# Entries supplied
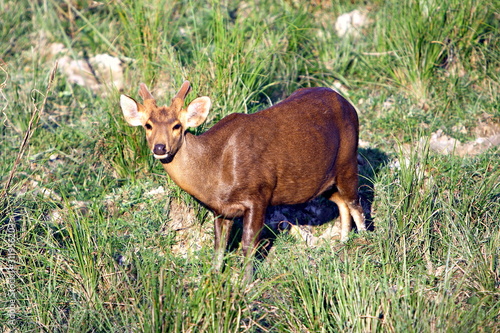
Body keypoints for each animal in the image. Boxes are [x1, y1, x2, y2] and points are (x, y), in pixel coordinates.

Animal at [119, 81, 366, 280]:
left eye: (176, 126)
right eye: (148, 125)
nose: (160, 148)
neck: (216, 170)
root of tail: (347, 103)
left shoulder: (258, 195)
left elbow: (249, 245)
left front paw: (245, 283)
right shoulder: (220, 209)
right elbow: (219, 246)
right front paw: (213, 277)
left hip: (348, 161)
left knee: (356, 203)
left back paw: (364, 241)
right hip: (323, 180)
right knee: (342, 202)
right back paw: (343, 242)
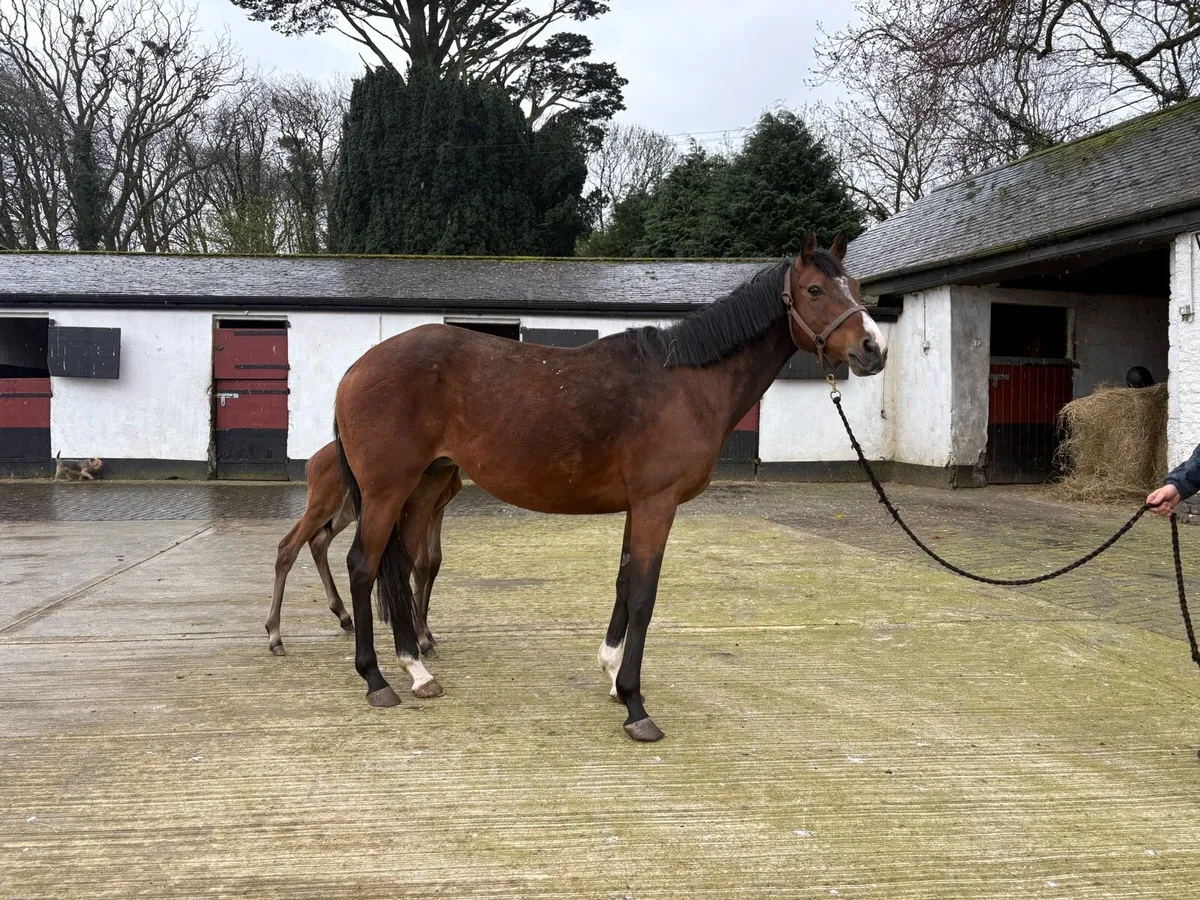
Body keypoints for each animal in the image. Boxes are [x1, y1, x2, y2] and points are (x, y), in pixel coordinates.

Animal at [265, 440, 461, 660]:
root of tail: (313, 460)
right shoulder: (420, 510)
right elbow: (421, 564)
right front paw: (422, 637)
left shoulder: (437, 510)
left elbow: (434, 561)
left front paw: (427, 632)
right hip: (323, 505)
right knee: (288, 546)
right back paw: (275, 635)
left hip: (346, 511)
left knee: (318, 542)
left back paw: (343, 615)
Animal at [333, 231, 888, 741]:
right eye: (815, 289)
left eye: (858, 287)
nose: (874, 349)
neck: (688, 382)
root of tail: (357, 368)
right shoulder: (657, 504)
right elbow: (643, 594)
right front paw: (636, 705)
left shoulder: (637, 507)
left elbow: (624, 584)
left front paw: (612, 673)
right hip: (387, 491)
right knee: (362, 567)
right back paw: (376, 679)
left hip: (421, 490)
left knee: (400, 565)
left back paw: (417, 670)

# Activity
Return every line of the records in which the word "back" is found.

# Exercise result
left back paw: (364, 241)
right back paw: (343, 242)
right back paw: (275, 635)
left back paw: (343, 615)
right back paw: (376, 679)
left back paw: (417, 670)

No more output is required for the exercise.